En cuanto a su rutina diaria, la que implica trabajar como jefa de marketing de Banco Ripley y representar a Chile al mismo tiempo, dice que «es súper desafiante». A su vez, la deportista explica que gran parte de su estabilidad se debe a la buena comunicación que ha logrado con su entorno laboral y a la disciplina necesaria para cumplir con ambas responsabilidades. “He logrado hacer el camino en las dos partes, trabajando mucho y respetando los tiempos del entrenamiento (…) Es difícil, pero se puede”, señala.

De la misma manera, la seleccionada nacional reconoce que ha tenido que renunciar a tiempos de descanso y vida personal para poder sostener ambas facetas: dormir menos, trabajar fines de semana y perderse entrenamientos por reuniones importantes son parte de las dificultades que ha tenido que enfrentar. Aún así, asegura que siempre ha intentado construir un equilibrio para continuar en el deporte y en lo laboral.

Sofía Filipek admite que en más de una ocasión se ha cuestionado si debía elegir entre el hockey y su carrera laboral, incluso recuerda que hace un tiempo dejó su trabajo para jugar hockey en Europa, experiencia que, aunque fue positiva, le hizo sentir que algo le faltaba.

El crecimiento del hockey césped y una nueva generación de fanáticos en Chile

En agosto de 2026, Las Diablas jugarán su segundo Mundial consecutivo y, de no pasar nada extraño de aquí a la fecha, Sofía Filipek volverá a vivir esa inolvidable experiencia.

Para la ingeniera comercial, el crecimiento que ha tenido el hockey césped en Chile durante los últimos años ha sido uno de los cambios más significativos. Por un lado, la mayor visibilidad del deporte y por otro, el interés de niños y jóvenes representan, según dice, una señal de que el trabajo realizado por generaciones de jugadoras está dando frutos.

Filipek destaca especialmente el impacto que tuvieron los Juegos Panamericanos Santiago 2023 en la visibilización del hockey y, a su juicio, el torneo permitió acercar el deporte a más personas y mostrar el proceso que la selección ha construido durante años. “Los resultados han sido por un proceso muy largo”, sostiene, recordando que lleva cerca de 15 años en el hockey.

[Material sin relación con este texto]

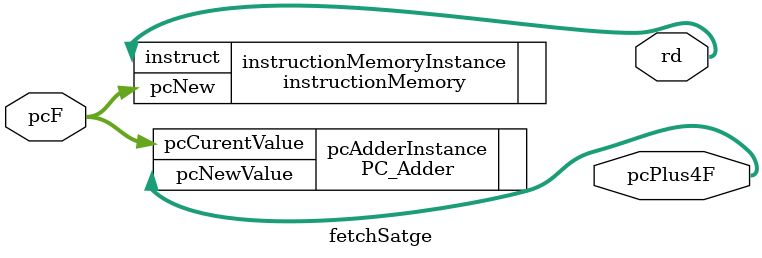
<source format=v>
module fetchSatge (
    output wire [31:0] rd, 
    output wire [31:0] pcPlus4F,
    input  wire [31:0] pcF 
);

PC_Adder #(32) pcAdderInstance 
(
    .pcNewValue     (pcPlus4F), 
    .pcCurentValue  (pcF)
);

instructionMemory #(32,32,256) instructionMemoryInstance 
(
    .instruct (rd), 
    .pcNew    (pcF)
);

endmodule
</source>
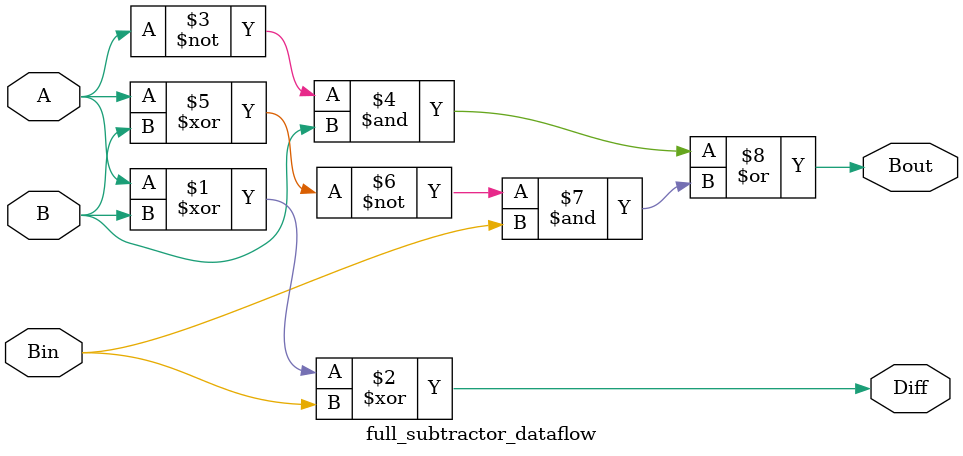
<source format=v>
module full_subtractor_dataflow(input A, B, Bin, output Diff, Bout);
    assign Diff = A ^ B ^ Bin;
    assign Bout = (~A & B) | ((~(A ^ B)) & Bin);
endmodule


</source>
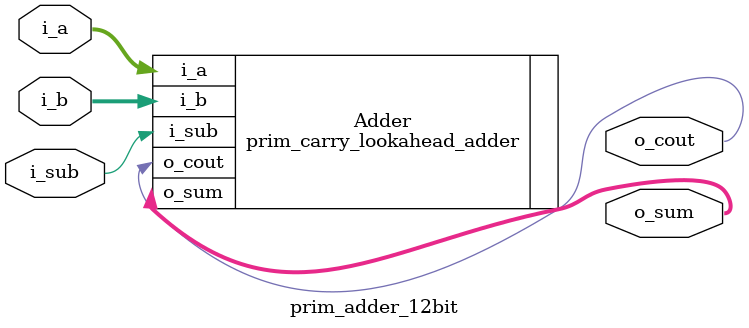
<source format=sv>
module prim_adder_12bit(
    input  logic [11:0] i_a,
    input  logic [11:0] i_b,
    input  logic        i_sub,
    output logic [11:0] o_sum,
    output logic        o_cout
);

prim_carry_lookahead_adder #(.WIDTH(12)) Adder(
    .i_a   (i_a)   ,
    .i_b   (i_b)   ,
    .i_sub (i_sub) ,
    .o_sum (o_sum) ,
    .o_cout(o_cout)
);



endmodule : prim_adder_12bit

</source>
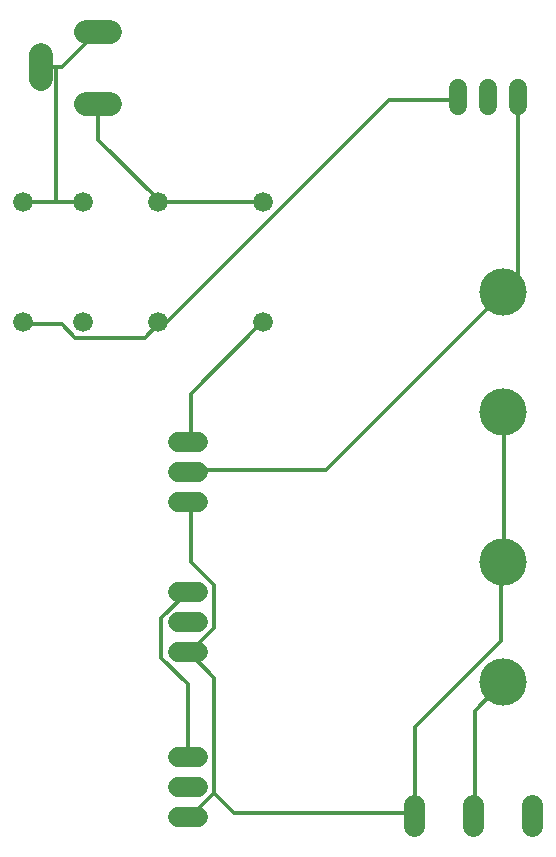
<source format=gbr>
G04 EAGLE Gerber RS-274X export*
G75*
%MOMM*%
%FSLAX34Y34*%
%LPD*%
%INTop Copper*%
%IPPOS*%
%AMOC8*
5,1,8,0,0,1.08239X$1,22.5*%
G01*
%ADD10C,1.676400*%
%ADD11C,1.676400*%
%ADD12C,2.000000*%
%ADD13C,4.000000*%
%ADD14C,1.800000*%
%ADD15C,1.524000*%
%ADD16C,0.304800*%


D10*
X165100Y482600D03*
X165100Y584200D03*
X254000Y584200D03*
X254000Y482600D03*
X101600Y584200D03*
X101600Y482600D03*
X50800Y482600D03*
X50800Y584200D03*
D11*
X182118Y63500D02*
X198882Y63500D01*
X198882Y88900D02*
X182118Y88900D01*
X182118Y114300D02*
X198882Y114300D01*
X198882Y203200D02*
X182118Y203200D01*
X182118Y228600D02*
X198882Y228600D01*
X198882Y254000D02*
X182118Y254000D01*
X182118Y330200D02*
X198882Y330200D01*
X198882Y355600D02*
X182118Y355600D01*
X182118Y381000D02*
X198882Y381000D01*
D12*
X124300Y667500D02*
X104300Y667500D01*
X104300Y728500D02*
X124300Y728500D01*
X66300Y708500D02*
X66300Y688500D01*
D13*
X457200Y406400D03*
X457200Y508000D03*
X457200Y177800D03*
X457200Y279400D03*
D14*
X381800Y74000D02*
X381800Y56000D01*
X431800Y56000D02*
X431800Y74000D01*
X481800Y74000D02*
X481800Y56000D01*
D15*
X469900Y665480D02*
X469900Y680720D01*
X444500Y680720D02*
X444500Y665480D01*
X419100Y665480D02*
X419100Y680720D01*
D16*
X100584Y583946D02*
X78232Y583946D01*
X53086Y583946D01*
X50800Y584200D01*
X100584Y583946D02*
X101600Y584200D01*
X83820Y698500D02*
X78232Y698500D01*
X66300Y698500D01*
X83820Y698500D02*
X111760Y726440D01*
X114300Y728500D01*
X78232Y698500D02*
X78232Y583946D01*
X167640Y583946D02*
X251460Y583946D01*
X167640Y583946D02*
X165100Y584200D01*
X251460Y583946D02*
X254000Y584200D01*
X114554Y637032D02*
X114554Y664972D01*
X114554Y637032D02*
X164846Y586740D01*
X114554Y664972D02*
X114300Y667500D01*
X164846Y586740D02*
X165100Y584200D01*
X360426Y670560D02*
X419100Y670560D01*
X360426Y670560D02*
X173228Y483362D01*
X167640Y483362D01*
X419100Y670560D02*
X419100Y673100D01*
X167640Y483362D02*
X165100Y482600D01*
X83820Y480568D02*
X53086Y480568D01*
X83820Y480568D02*
X94996Y469392D01*
X153670Y469392D01*
X164846Y480568D01*
X53086Y480568D02*
X50800Y482600D01*
X164846Y480568D02*
X165100Y482600D01*
X189992Y176022D02*
X189992Y114554D01*
X189992Y176022D02*
X167640Y198374D01*
X167640Y231902D01*
X189992Y254254D01*
X189992Y114554D02*
X190500Y114300D01*
X190500Y254000D02*
X189992Y254254D01*
X192786Y382778D02*
X192786Y421894D01*
X251460Y480568D01*
X192786Y382778D02*
X190500Y381000D01*
X251460Y480568D02*
X254000Y482600D01*
X458216Y405130D02*
X458216Y279400D01*
X457200Y279400D01*
X458216Y405130D02*
X457200Y406400D01*
X212344Y83820D02*
X192786Y64262D01*
X212344Y83820D02*
X212344Y181610D01*
X192786Y201168D01*
X192786Y64262D02*
X190500Y63500D01*
X192786Y201168D02*
X190500Y203200D01*
X192786Y279400D02*
X192786Y329692D01*
X192786Y279400D02*
X212344Y259842D01*
X212344Y223520D01*
X192786Y203962D01*
X192786Y329692D02*
X190500Y330200D01*
X192786Y203962D02*
X190500Y203200D01*
X229108Y67056D02*
X379984Y67056D01*
X229108Y67056D02*
X212344Y83820D01*
X379984Y67056D02*
X381800Y65000D01*
X455422Y212344D02*
X455422Y279400D01*
X455422Y212344D02*
X382778Y139700D01*
X382778Y67056D01*
X455422Y279400D02*
X457200Y279400D01*
X382778Y67056D02*
X381800Y65000D01*
X433070Y67056D02*
X433070Y153670D01*
X457200Y177800D01*
X433070Y67056D02*
X431800Y65000D01*
X469392Y519684D02*
X469392Y670560D01*
X469392Y519684D02*
X458216Y508508D01*
X469392Y670560D02*
X469900Y673100D01*
X458216Y508508D02*
X457200Y508000D01*
X307340Y357632D02*
X192786Y357632D01*
X307340Y357632D02*
X455422Y505714D01*
X192786Y357632D02*
X190500Y355600D01*
X455422Y505714D02*
X457200Y508000D01*
M02*

</source>
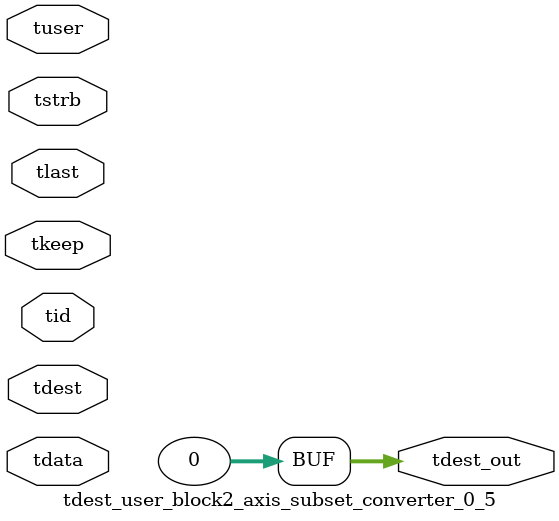
<source format=v>


`timescale 1ps/1ps

module tdest_user_block2_axis_subset_converter_0_5 #
(
parameter C_S_AXIS_TDATA_WIDTH = 32,
parameter C_S_AXIS_TUSER_WIDTH = 0,
parameter C_S_AXIS_TID_WIDTH   = 0,
parameter C_S_AXIS_TDEST_WIDTH = 0,
parameter C_M_AXIS_TDEST_WIDTH = 32
)
(
input  [(C_S_AXIS_TDATA_WIDTH == 0 ? 1 : C_S_AXIS_TDATA_WIDTH)-1:0     ] tdata,
input  [(C_S_AXIS_TUSER_WIDTH == 0 ? 1 : C_S_AXIS_TUSER_WIDTH)-1:0     ] tuser,
input  [(C_S_AXIS_TID_WIDTH   == 0 ? 1 : C_S_AXIS_TID_WIDTH)-1:0       ] tid,
input  [(C_S_AXIS_TDEST_WIDTH == 0 ? 1 : C_S_AXIS_TDEST_WIDTH)-1:0     ] tdest,
input  [(C_S_AXIS_TDATA_WIDTH/8)-1:0 ] tkeep,
input  [(C_S_AXIS_TDATA_WIDTH/8)-1:0 ] tstrb,
input                                                                    tlast,
output [C_M_AXIS_TDEST_WIDTH-1:0] tdest_out
);

assign tdest_out = {1'b0};

endmodule


</source>
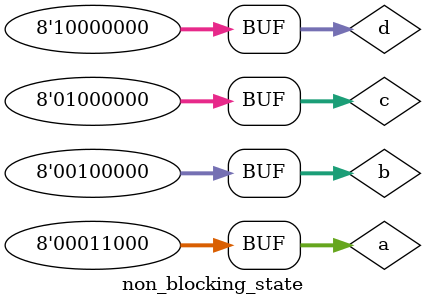
<source format=sv>
/*module blocking_state;
  reg [7:0]a,b,c,d;
  initial begin
    $monitor("\t a=%0d,b=%0d,c=%0d,d=%0d",a,b,c,d);
      a=8'd24;
      b=8'd32;
      c=8'd64;
      d=8'd128;
  end
endmodule*/

module non_blocking_state;
  reg [7:0]a,b,c,d;
  initial begin
    $monitor("\t a=%0d,b=%0d,c=%0d,d=%0d",a,b,c,d);
      a<=8'd24;
      b<=8'd32;
      c<=8'd64;
      d<=8'd128;
  end
endmodule

</source>
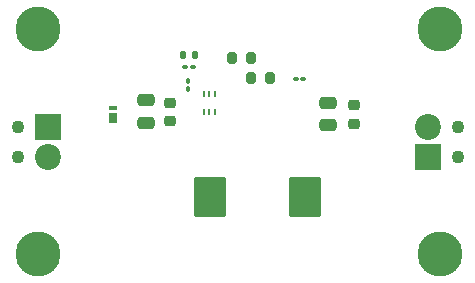
<source format=gbr>
%TF.GenerationSoftware,KiCad,Pcbnew,8.0.1*%
%TF.CreationDate,2025-05-13T16:21:41+05:45*%
%TF.ProjectId,12V-5V_buck_converter,3132562d-3556-45f6-9275-636b5f636f6e,rev?*%
%TF.SameCoordinates,Original*%
%TF.FileFunction,Soldermask,Top*%
%TF.FilePolarity,Negative*%
%FSLAX46Y46*%
G04 Gerber Fmt 4.6, Leading zero omitted, Abs format (unit mm)*
G04 Created by KiCad (PCBNEW 8.0.1) date 2025-05-13 16:21:41*
%MOMM*%
%LPD*%
G01*
G04 APERTURE LIST*
G04 Aperture macros list*
%AMRoundRect*
0 Rectangle with rounded corners*
0 $1 Rounding radius*
0 $2 $3 $4 $5 $6 $7 $8 $9 X,Y pos of 4 corners*
0 Add a 4 corners polygon primitive as box body*
4,1,4,$2,$3,$4,$5,$6,$7,$8,$9,$2,$3,0*
0 Add four circle primitives for the rounded corners*
1,1,$1+$1,$2,$3*
1,1,$1+$1,$4,$5*
1,1,$1+$1,$6,$7*
1,1,$1+$1,$8,$9*
0 Add four rect primitives between the rounded corners*
20,1,$1+$1,$2,$3,$4,$5,0*
20,1,$1+$1,$4,$5,$6,$7,0*
20,1,$1+$1,$6,$7,$8,$9,0*
20,1,$1+$1,$8,$9,$2,$3,0*%
G04 Aperture macros list end*
%ADD10RoundRect,0.200000X-0.200000X-0.275000X0.200000X-0.275000X0.200000X0.275000X-0.200000X0.275000X0*%
%ADD11RoundRect,0.100000X-0.130000X-0.100000X0.130000X-0.100000X0.130000X0.100000X-0.130000X0.100000X0*%
%ADD12RoundRect,0.250000X0.475000X-0.250000X0.475000X0.250000X-0.475000X0.250000X-0.475000X-0.250000X0*%
%ADD13C,2.600000*%
%ADD14C,3.800000*%
%ADD15C,1.100000*%
%ADD16R,2.200000X2.200000*%
%ADD17C,2.200000*%
%ADD18RoundRect,0.102000X-1.250000X-1.600000X1.250000X-1.600000X1.250000X1.600000X-1.250000X1.600000X0*%
%ADD19RoundRect,0.075000X0.275000X-0.390000X0.275000X0.390000X-0.275000X0.390000X-0.275000X-0.390000X0*%
%ADD20RoundRect,0.075000X0.275000X-0.075000X0.275000X0.075000X-0.275000X0.075000X-0.275000X-0.075000X0*%
%ADD21RoundRect,0.100000X0.130000X0.100000X-0.130000X0.100000X-0.130000X-0.100000X0.130000X-0.100000X0*%
%ADD22R,0.279400X0.606400*%
%ADD23RoundRect,0.225000X0.250000X-0.225000X0.250000X0.225000X-0.250000X0.225000X-0.250000X-0.225000X0*%
%ADD24RoundRect,0.100000X-0.100000X0.130000X-0.100000X-0.130000X0.100000X-0.130000X0.100000X0.130000X0*%
%ADD25RoundRect,0.140000X0.140000X0.170000X-0.140000X0.170000X-0.140000X-0.170000X0.140000X-0.170000X0*%
G04 APERTURE END LIST*
D10*
%TO.C,R2*%
X34989000Y-21082000D03*
X36639000Y-21082000D03*
%TD*%
D11*
%TO.C,R3*%
X38796000Y-21209000D03*
X39436000Y-21209000D03*
%TD*%
D12*
%TO.C,C4*%
X41485000Y-25100000D03*
X41485000Y-23200000D03*
%TD*%
D13*
%TO.C,H3*%
X51000000Y-36000000D03*
D14*
X51000000Y-36000000D03*
%TD*%
D15*
%TO.C,J2*%
X15260000Y-25230000D03*
X15260000Y-27770000D03*
D16*
X17800000Y-25230000D03*
D17*
X17800000Y-27770000D03*
%TD*%
D13*
%TO.C,H2*%
X17000000Y-36000000D03*
D14*
X17000000Y-36000000D03*
%TD*%
D18*
%TO.C,L1*%
X31510000Y-31200000D03*
X39610000Y-31200000D03*
%TD*%
D12*
%TO.C,C1*%
X26085000Y-24900000D03*
X26085000Y-23000000D03*
%TD*%
D19*
%TO.C,D1*%
X23291000Y-24507000D03*
D20*
X23291000Y-23622000D03*
%TD*%
D13*
%TO.C,H1*%
X17000000Y-17000000D03*
D14*
X17000000Y-17000000D03*
%TD*%
D10*
%TO.C,R1*%
X33388000Y-19444000D03*
X35038000Y-19444000D03*
%TD*%
D21*
%TO.C,R4*%
X30090000Y-20206000D03*
X29450000Y-20206000D03*
%TD*%
D13*
%TO.C,H4*%
X51000000Y-17000000D03*
D14*
X51000000Y-17000000D03*
%TD*%
D22*
%TO.C,U1*%
X30981874Y-24001700D03*
X31482000Y-24001700D03*
X31982126Y-24001700D03*
X31982126Y-22506300D03*
X31482000Y-22506300D03*
X30981874Y-22506300D03*
%TD*%
D23*
%TO.C,C5*%
X43685000Y-24975000D03*
X43685000Y-23425000D03*
%TD*%
D24*
%TO.C,R5*%
X29704000Y-21410000D03*
X29704000Y-22050000D03*
%TD*%
D23*
%TO.C,C2*%
X28117000Y-24791000D03*
X28117000Y-23241000D03*
%TD*%
D15*
%TO.C,J1*%
X52500000Y-27770000D03*
X52500000Y-25230000D03*
D16*
X49960000Y-27770000D03*
D17*
X49960000Y-25230000D03*
%TD*%
D25*
%TO.C,C3*%
X30226000Y-19190000D03*
X29266000Y-19190000D03*
%TD*%
M02*

</source>
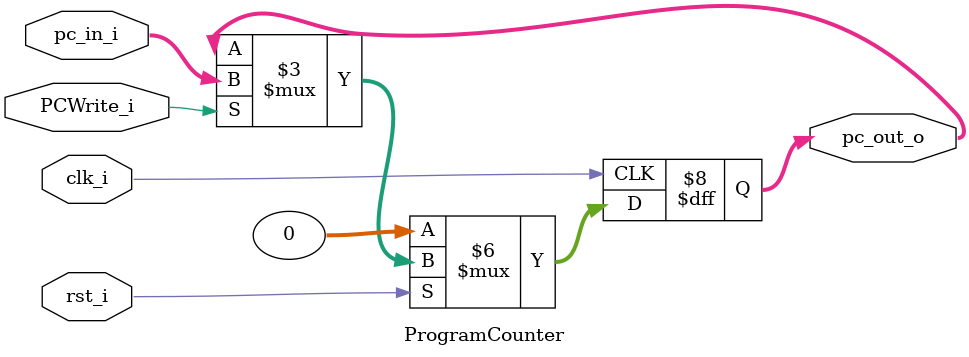
<source format=v>

module ProgramCounter(
    clk_i,
	rst_i,
	pc_in_i,
	PCWrite_i,
	pc_out_o
	);
     
//I/O ports
input           clk_i;
input	        rst_i;
input           PCWrite_i;
input  [32-1:0] pc_in_i;
output [32-1:0] pc_out_o;
 
//Internal Signals
reg    [32-1:0] pc_out_o;
 
//Parameter

    
//Main function
always @(posedge clk_i) begin
    if(~rst_i)
	    pc_out_o <= 0;
	else if(PCWrite_i)
	   pc_out_o <= pc_in_i;
end

endmodule



                    
                    
</source>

La deportista también comenta que “hoy conversas con niños chicos y es otro el mundo”, valora el vínculo que hoy existe con las nuevas generaciones y explica que actualmente los niños conocen mucho más el hockey y sienten una cercanía distinta con las jugadoras, algo que no ocurría cuando ella comenzó en este deporte.

Finalmente, Sofía Filipek recalca “también somos personas y tenemos miedo”, lo cual destaca el esfuerzo humano que existe detrás de cada entrenamiento y competencia, y que detrás del rendimiento deportivo también existen emociones, inseguridades y frustraciones.